━━ SUPPLIED DATA

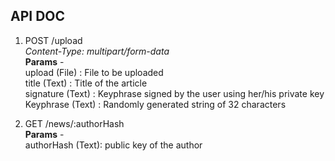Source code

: ## API DOC

1. POST /upload  
*Content-Type: multipart/form-data*  
**Params** -  
upload (File) : File to be uploaded    
title (Text) : Title of the article  
signature (Text) : Keyphrase signed by the user using her/his private key  
Keyphrase (Text) : Randomly generated string of 32 characters  
  
2. GET /news/:authorHash  
**Params** -   
authorHash (Text): public key of the author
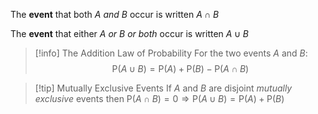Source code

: The **event** that both $A$ *and* $B$ occur is written $A \cap B$

The **event** that either $A$ *or* $B$ *or both*   occur is written $A\cup B$

> [!info] The Addition Law of Probability
For the two events $A$ and $B$:
>$$
\mathrm{P}(A \cup B) = \mathrm{P}(A)+\mathrm{P}(B)-\mathrm{P}(A \cap B) 
$$


> [!tip] Mutually Exclusive Events
> If $A$ and $B$ are disjoint *mutually exclusive* events then $\mathrm{P}(A \cap B)=0 \Rightarrow  \mathrm{P}(A \cup B) = \mathrm{P}(A) + \mathrm{P}(B)$

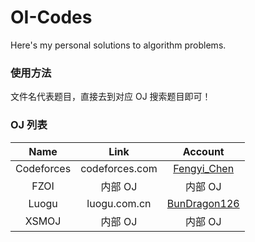 # OI-Codes

Here's my personal solutions to algorithm problems.

### 使用方法

文件名代表题目，直接去到对应 OJ 搜索题目即可！

### OJ 列表

| Name | Link | Account
| :---: | :---: | :---: |
| Codeforces | codeforces.com | [Fengyi_Chen](https://codeforces.com/profile/Fengyi_Chen) |
| FZOI | 内部 OJ | 内部 OJ |
| Luogu | luogu.com.cn | [BunDragon126](https://www.luogu.com.cn/user/927203) |
| XSMOJ | 内部 OJ | 内部 OJ |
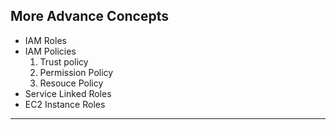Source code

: ## More Advance Concepts

* IAM Roles
* IAM Policies 
  1. Trust policy
  2. Permission Policy
  3. Resouce Policy
* Service Linked Roles
* EC2 Instance Roles

___
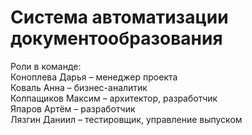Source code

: # Cистема автоматизации документообразования
Роли в команде:  
Коноплева Дарья – менеджер проекта  
Коваль Анна – бизнес-аналитик  
Колпащиков Максим – архитектор, разработчик  
Япаров Артём – разработчик  
Лязгин Даниил – тестировщик, управление выпуском
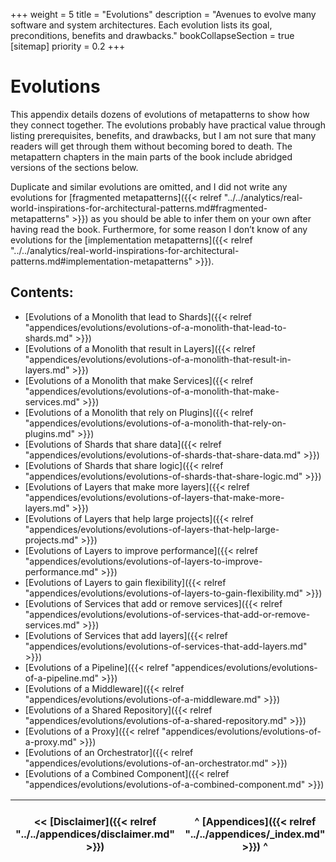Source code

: +++
weight = 5
title = "Evolutions"
description = "Avenues to evolve many software and system architectures. Each evolution lists its goal, preconditions, benefits and drawbacks."
bookCollapseSection = true
[sitemap]
  priority = 0.2
+++

# Evolutions

This appendix details dozens of evolutions of metapatterns to show how they connect together\. The evolutions probably have practical value through listing prerequisites, benefits, and drawbacks, but I am not sure that many readers will get through them without becoming bored to death\. The metapattern chapters in the main parts of the book include abridged versions of the sections below\.

Duplicate and similar evolutions are omitted, and I did not write any evolutions for [fragmented metapatterns]({{< relref "../../analytics/real-world-inspirations-for-architectural-patterns.md#fragmented-metapatterns" >}}) as you should be able to infer them on your own after having read the book\. Furthermore, for some reason I don’t know of any evolutions for the [implementation metapatterns]({{< relref "../../analytics/real-world-inspirations-for-architectural-patterns.md#implementation-metapatterns" >}})\.

## Contents:

<nav>

- [Evolutions of a Monolith that lead to Shards]({{< relref "appendices/evolutions/evolutions-of-a-monolith-that-lead-to-shards.md" >}})
- [Evolutions of a Monolith that result in Layers]({{< relref "appendices/evolutions/evolutions-of-a-monolith-that-result-in-layers.md" >}})
- [Evolutions of a Monolith that make Services]({{< relref "appendices/evolutions/evolutions-of-a-monolith-that-make-services.md" >}})
- [Evolutions of a Monolith that rely on Plugins]({{< relref "appendices/evolutions/evolutions-of-a-monolith-that-rely-on-plugins.md" >}})
- [Evolutions of Shards that share data]({{< relref "appendices/evolutions/evolutions-of-shards-that-share-data.md" >}})
- [Evolutions of Shards that share logic]({{< relref "appendices/evolutions/evolutions-of-shards-that-share-logic.md" >}})
- [Evolutions of Layers that make more layers]({{< relref "appendices/evolutions/evolutions-of-layers-that-make-more-layers.md" >}})
- [Evolutions of Layers that help large projects]({{< relref "appendices/evolutions/evolutions-of-layers-that-help-large-projects.md" >}})
- [Evolutions of Layers to improve performance]({{< relref "appendices/evolutions/evolutions-of-layers-to-improve-performance.md" >}})
- [Evolutions of Layers to gain flexibility]({{< relref "appendices/evolutions/evolutions-of-layers-to-gain-flexibility.md" >}})
- [Evolutions of Services that add or remove services]({{< relref "appendices/evolutions/evolutions-of-services-that-add-or-remove-services.md" >}})
- [Evolutions of Services that add layers]({{< relref "appendices/evolutions/evolutions-of-services-that-add-layers.md" >}})
- [Evolutions of a Pipeline]({{< relref "appendices/evolutions/evolutions-of-a-pipeline.md" >}})
- [Evolutions of a Middleware]({{< relref "appendices/evolutions/evolutions-of-a-middleware.md" >}})
- [Evolutions of a Shared Repository]({{< relref "appendices/evolutions/evolutions-of-a-shared-repository.md" >}})
- [Evolutions of a Proxy]({{< relref "appendices/evolutions/evolutions-of-a-proxy.md" >}})
- [Evolutions of an Orchestrator]({{< relref "appendices/evolutions/evolutions-of-an-orchestrator.md" >}})
- [Evolutions of a Combined Component]({{< relref "appendices/evolutions/evolutions-of-a-combined-component.md" >}})

</nav>

<nav>

| \<\< [Disclaimer]({{< relref "../../appendices/disclaimer.md" >}}) | ^ [Appendices]({{< relref "../../appendices/_index.md" >}}) ^ | [Evolutions of a Monolith that lead to Shards]({{< relref "../../appendices/evolutions/evolutions-of-a-monolith-that-lead-to-shards.md" >}}) \>\> |
| --- | --- | --- |

</nav>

━━━━

Where a line in the records above contains the string "upload", return that line.

1. POST /upload  
upload (File) : File to be uploaded    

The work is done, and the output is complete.